Instruction: Set out every line of the records below as a numbered list, skipping any blank lines.

########################################

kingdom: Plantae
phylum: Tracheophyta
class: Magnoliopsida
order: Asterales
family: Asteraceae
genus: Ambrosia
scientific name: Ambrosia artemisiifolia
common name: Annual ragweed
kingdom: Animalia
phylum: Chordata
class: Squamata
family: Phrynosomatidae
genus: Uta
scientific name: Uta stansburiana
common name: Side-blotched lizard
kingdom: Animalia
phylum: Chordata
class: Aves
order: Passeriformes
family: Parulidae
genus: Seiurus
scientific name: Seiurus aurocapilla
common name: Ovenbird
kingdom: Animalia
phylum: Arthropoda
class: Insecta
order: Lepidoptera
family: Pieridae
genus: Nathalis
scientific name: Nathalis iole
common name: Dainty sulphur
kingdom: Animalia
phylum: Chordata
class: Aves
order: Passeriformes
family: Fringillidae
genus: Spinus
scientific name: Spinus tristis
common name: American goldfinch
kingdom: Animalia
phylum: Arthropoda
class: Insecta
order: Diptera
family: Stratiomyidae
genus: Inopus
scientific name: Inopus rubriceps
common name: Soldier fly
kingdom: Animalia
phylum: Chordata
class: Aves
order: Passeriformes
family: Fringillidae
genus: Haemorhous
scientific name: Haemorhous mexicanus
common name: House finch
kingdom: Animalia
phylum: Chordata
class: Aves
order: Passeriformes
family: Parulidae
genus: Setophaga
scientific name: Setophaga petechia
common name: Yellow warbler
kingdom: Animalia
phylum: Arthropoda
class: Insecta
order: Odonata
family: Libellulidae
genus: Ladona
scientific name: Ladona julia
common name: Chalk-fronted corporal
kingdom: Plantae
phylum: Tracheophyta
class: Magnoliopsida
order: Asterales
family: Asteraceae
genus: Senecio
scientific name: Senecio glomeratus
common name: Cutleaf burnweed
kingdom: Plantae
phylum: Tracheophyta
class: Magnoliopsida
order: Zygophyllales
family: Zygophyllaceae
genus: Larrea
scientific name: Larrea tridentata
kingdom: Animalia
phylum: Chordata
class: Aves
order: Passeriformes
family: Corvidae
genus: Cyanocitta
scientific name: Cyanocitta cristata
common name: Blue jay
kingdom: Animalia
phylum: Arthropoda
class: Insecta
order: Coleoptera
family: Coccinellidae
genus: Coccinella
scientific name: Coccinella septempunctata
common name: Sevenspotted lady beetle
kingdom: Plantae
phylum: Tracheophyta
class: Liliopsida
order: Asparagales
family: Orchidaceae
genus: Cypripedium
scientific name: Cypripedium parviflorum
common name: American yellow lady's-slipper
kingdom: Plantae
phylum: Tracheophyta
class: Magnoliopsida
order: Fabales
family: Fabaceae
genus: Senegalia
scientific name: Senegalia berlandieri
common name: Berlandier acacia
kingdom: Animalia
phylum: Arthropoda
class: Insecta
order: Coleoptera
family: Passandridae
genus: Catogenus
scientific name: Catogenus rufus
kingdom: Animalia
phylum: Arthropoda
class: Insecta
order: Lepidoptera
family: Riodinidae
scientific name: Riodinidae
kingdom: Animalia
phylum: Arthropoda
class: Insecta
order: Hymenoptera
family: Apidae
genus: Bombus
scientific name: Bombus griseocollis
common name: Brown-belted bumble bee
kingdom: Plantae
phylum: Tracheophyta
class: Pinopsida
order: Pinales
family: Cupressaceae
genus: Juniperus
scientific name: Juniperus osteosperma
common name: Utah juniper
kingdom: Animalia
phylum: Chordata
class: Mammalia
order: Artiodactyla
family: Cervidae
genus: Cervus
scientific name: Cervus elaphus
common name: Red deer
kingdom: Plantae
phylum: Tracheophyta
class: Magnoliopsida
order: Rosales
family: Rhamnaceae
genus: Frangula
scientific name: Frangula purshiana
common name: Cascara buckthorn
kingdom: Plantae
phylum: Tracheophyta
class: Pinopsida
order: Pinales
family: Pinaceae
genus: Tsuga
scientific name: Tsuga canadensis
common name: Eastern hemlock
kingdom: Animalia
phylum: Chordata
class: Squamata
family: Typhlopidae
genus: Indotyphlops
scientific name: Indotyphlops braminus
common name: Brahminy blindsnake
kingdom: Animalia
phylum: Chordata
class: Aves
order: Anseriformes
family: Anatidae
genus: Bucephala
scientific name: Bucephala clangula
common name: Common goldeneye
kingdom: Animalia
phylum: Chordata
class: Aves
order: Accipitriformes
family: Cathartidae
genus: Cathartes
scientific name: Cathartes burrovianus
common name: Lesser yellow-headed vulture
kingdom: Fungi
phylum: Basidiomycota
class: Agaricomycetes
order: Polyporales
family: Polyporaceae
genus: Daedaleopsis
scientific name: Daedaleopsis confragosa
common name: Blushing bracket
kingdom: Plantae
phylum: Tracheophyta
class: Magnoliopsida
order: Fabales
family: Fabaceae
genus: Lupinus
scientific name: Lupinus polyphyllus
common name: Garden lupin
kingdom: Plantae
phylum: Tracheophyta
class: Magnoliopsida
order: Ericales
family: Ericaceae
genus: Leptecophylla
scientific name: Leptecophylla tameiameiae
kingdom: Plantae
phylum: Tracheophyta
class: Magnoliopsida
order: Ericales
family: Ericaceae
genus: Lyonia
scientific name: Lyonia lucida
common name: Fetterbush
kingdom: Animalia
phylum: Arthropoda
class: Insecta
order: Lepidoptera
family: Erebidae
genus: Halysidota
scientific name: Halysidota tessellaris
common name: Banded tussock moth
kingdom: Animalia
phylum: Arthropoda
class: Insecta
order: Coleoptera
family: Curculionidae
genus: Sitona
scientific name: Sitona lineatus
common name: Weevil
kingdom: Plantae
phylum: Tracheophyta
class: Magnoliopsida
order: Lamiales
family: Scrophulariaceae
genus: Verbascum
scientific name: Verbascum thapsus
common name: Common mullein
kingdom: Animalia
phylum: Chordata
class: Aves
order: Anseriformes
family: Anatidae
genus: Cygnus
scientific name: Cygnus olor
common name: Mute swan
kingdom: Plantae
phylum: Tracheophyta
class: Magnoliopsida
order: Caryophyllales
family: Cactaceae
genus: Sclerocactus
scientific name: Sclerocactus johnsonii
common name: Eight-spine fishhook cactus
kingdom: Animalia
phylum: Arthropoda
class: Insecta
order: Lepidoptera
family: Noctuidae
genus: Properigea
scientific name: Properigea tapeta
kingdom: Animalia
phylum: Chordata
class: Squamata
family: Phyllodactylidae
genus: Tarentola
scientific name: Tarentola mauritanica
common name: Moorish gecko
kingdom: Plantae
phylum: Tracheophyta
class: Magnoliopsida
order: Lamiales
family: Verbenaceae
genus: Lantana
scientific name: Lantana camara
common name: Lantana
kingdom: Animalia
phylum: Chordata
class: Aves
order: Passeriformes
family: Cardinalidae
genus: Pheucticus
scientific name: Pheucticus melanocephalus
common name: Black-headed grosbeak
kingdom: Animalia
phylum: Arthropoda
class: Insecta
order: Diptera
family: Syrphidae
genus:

########################################

Exercise solution:
1. kingdom: Plantae
2. phylum: Tracheophyta
3. class: Magnoliopsida
4. order: Asterales
5. family: Asteraceae
6. genus: Ambrosia
7. scientific name: Ambrosia artemisiifolia
8. common name: Annual ragweed
9. kingdom: Animalia
10. phylum: Chordata
11. class: Squamata
12. family: Phrynosomatidae
13. genus: Uta
14. scientific name: Uta stansburiana
15. common name: Side-blotched lizard
16. kingdom: Animalia
17. phylum: Chordata
18. class: Aves
19. order: Passeriformes
20. family: Parulidae
21. genus: Seiurus
22. scientific name: Seiurus aurocapilla
23. common name: Ovenbird
24. kingdom: Animalia
25. phylum: Arthropoda
26. class: Insecta
27. order: Lepidoptera
28. family: Pieridae
29. genus: Nathalis
30. scientific name: Nathalis iole
31. common name: Dainty sulphur
32. kingdom: Animalia
33. phylum: Chordata
34. class: Aves
35. order: Passeriformes
36. family: Fringillidae
37. genus: Spinus
38. scientific name: Spinus tristis
39. common name: American goldfinch
40. kingdom: Animalia
41. phylum: Arthropoda
42. class: Insecta
43. order: Diptera
44. family: Stratiomyidae
45. genus: Inopus
46. scientific name: Inopus rubriceps
47. common name: Soldier fly
48. kingdom: Animalia
49. phylum: Chordata
50. class: Aves
51. order: Passeriformes
52. family: Fringillidae
53. genus: Haemorhous
54. scientific name: Haemorhous mexicanus
55. common name: House finch
56. kingdom: Animalia
57. phylum: Chordata
58. class: Aves
59. order: Passeriformes
60. family: Parulidae
61. genus: Setophaga
62. scientific name: Setophaga petechia
63. common name: Yellow warbler
64. kingdom: Animalia
65. phylum: Arthropoda
66. class: Insecta
67. order: Odonata
68. family: Libellulidae
69. genus: Ladona
70. scientific name: Ladona julia
71. common name: Chalk-fronted corporal
72. kingdom: Plantae
73. phylum: Tracheophyta
74. class: Magnoliopsida
75. order: Asterales
76. family: Asteraceae
77. genus: Senecio
78. scientific name: Senecio glomeratus
79. common name: Cutleaf burnweed
80. kingdom: Plantae
81. phylum: Tracheophyta
82. class: Magnoliopsida
83. order: Zygophyllales
84. family: Zygophyllaceae
85. genus: Larrea
86. scientific name: Larrea tridentata
87. kingdom: Animalia
88. phylum: Chordata
89. class: Aves
90. order: Passeriformes
91. family: Corvidae
92. genus: Cyanocitta
93. scientific name: Cyanocitta cristata
94. common name: Blue jay
95. kingdom: Animalia
96. phylum: Arthropoda
97. class: Insecta
98. order: Coleoptera
99. family: Coccinellidae
100. genus: Coccinella
101. scientific name: Coccinella septempunctata
102. common name: Sevenspotted lady beetle
103. kingdom: Plantae
104. phylum: Tracheophyta
105. class: Liliopsida
106. order: Asparagales
107. family: Orchidaceae
108. genus: Cypripedium
109. scientific name: Cypripedium parviflorum
110. common name: American yellow lady's-slipper
111. kingdom: Plantae
112. phylum: Tracheophyta
113. class: Magnoliopsida
114. order: Fabales
115. family: Fabaceae
116. genus: Senegalia
117. scientific name: Senegalia berlandieri
118. common name: Berlandier acacia
119. kingdom: Animalia
120. phylum: Arthropoda
121. class: Insecta
122. order: Coleoptera
123. family: Passandridae
124. genus: Catogenus
125. scientific name: Catogenus rufus
126. kingdom: Animalia
127. phylum: Arthropoda
128. class: Insecta
129. order: Lepidoptera
130. family: Riodinidae
131. scientific name: Riodinidae
132. kingdom: Animalia
133. phylum: Arthropoda
134. class: Insecta
135. order: Hymenoptera
136. family: Apidae
137. genus: Bombus
138. scientific name: Bombus griseocollis
139. common name: Brown-belted bumble bee
140. kingdom: Plantae
141. phylum: Tracheophyta
142. class: Pinopsida
143. order: Pinales
144. family: Cupressaceae
145. genus: Juniperus
146. scientific name: Juniperus osteosperma
147. common name: Utah juniper
148. kingdom: Animalia
149. phylum: Chordata
150. class: Mammalia
151. order: Artiodactyla
152. family: Cervidae
153. genus: Cervus
154. scientific name: Cervus elaphus
155. common name: Red deer
156. kingdom: Plantae
157. phylum: Tracheophyta
158. class: Magnoliopsida
159. order: Rosales
160. family: Rhamnaceae
161. genus: Frangula
162. scientific name: Frangula purshiana
163. common name: Cascara buckthorn
164. kingdom: Plantae
165. phylum: Tracheophyta
166. class: Pinopsida
167. order: Pinales
168. family: Pinaceae
169. genus: Tsuga
170. scientific name: Tsuga canadensis
171. common name: Eastern hemlock
172. kingdom: Animalia
173. phylum: Chordata
174. class: Squamata
175. family: Typhlopidae
176. genus: Indotyphlops
177. scientific name: Indotyphlops braminus
178. common name: Brahminy blindsnake
179. kingdom: Animalia
180. phylum: Chordata
181. class: Aves
182. order: Anseriformes
183. family: Anatidae
184. genus: Bucephala
185. scientific name: Bucephala clangula
186. common name: Common goldeneye
187. kingdom: Animalia
188. phylum: Chordata
189. class: Aves
190. order: Accipitriformes
191. family: Cathartidae
192. genus: Cathartes
193. scientific name: Cathartes burrovianus
194. common name: Lesser yellow-headed vulture
195. kingdom: Fungi
196. phylum: Basidiomycota
197. class: Agaricomycetes
198. order: Polyporales
199. family: Polyporaceae
200. genus: Daedaleopsis
201. scientific name: Daedaleopsis confragosa
202. common name: Blushing bracket
203. kingdom: Plantae
204. phylum: Tracheophyta
205. class: Magnoliopsida
206. order: Fabales
207. family: Fabaceae
208. genus: Lupinus
209. scientific name: Lupinus polyphyllus
210. common name: Garden lupin
211. kingdom: Plantae
212. phylum: Tracheophyta
213. class: Magnoliopsida
214. order: Ericales
215. family: Ericaceae
216. genus: Leptecophylla
217. scientific name: Leptecophylla tameiameiae
218. kingdom: Plantae
219. phylum: Tracheophyta
220. class: Magnoliopsida
221. order: Ericales
222. family: Ericaceae
223. genus: Lyonia
224. scientific name: Lyonia lucida
225. common name: Fetterbush
226. kingdom: Animalia
227. phylum: Arthropoda
228. class: Insecta
229. order: Lepidoptera
230. family: Erebidae
231. genus: Halysidota
232. scientific name: Halysidota tessellaris
233. common name: Banded tussock moth
234. kingdom: Animalia
235. phylum: Arthropoda
236. class: Insecta
237. order: Coleoptera
238. family: Curculionidae
239. genus: Sitona
240. scientific name: Sitona lineatus
241. common name: Weevil
242. kingdom: Plantae
243. phylum: Tracheophyta
244. class: Magnoliopsida
245. order: Lamiales
246. family: Scrophulariaceae
247. genus: Verbascum
248. scientific name: Verbascum thapsus
249. common name: Common mullein
250. kingdom: Animalia
251. phylum: Chordata
252. class: Aves
253. order: Anseriformes
254. family: Anatidae
255. genus: Cygnus
256. scientific name: Cygnus olor
257. common name: Mute swan
258. kingdom: Plantae
259. phylum: Tracheophyta
260. class: Magnoliopsida
261. order: Caryophyllales
262. family: Cactaceae
263. genus: Sclerocactus
264. scientific name: Sclerocactus johnsonii
265. common name: Eight-spine fishhook cactus
266. kingdom: Animalia
267. phylum: Arthropoda
268. class: Insecta
269. order: Lepidoptera
270. family: Noctuidae
271. genus: Properigea
272. scientific name: Properigea tapeta
273. kingdom: Animalia
274. phylum: Chordata
275. class: Squamata
276. family: Phyllodactylidae
277. genus: Tarentola
278. scientific name: Tarentola mauritanica
279. common name: Moorish gecko
280. kingdom: Plantae
281. phylum: Tracheophyta
282. class: Magnoliopsida
283. order: Lamiales
284. family: Verbenaceae
285. genus: Lantana
286. scientific name: Lantana camara
287. common name: Lantana
288. kingdom: Animalia
289. phylum: Chordata
290. class: Aves
291. order: Passeriformes
292. family: Cardinalidae
293. genus: Pheucticus
294. scientific name: Pheucticus melanocephalus
295. common name: Black-headed grosbeak
296. kingdom: Animalia
297. phylum: Arthropoda
298. class: Insecta
299. order: Diptera
300. family: Syrphidae
301. genus:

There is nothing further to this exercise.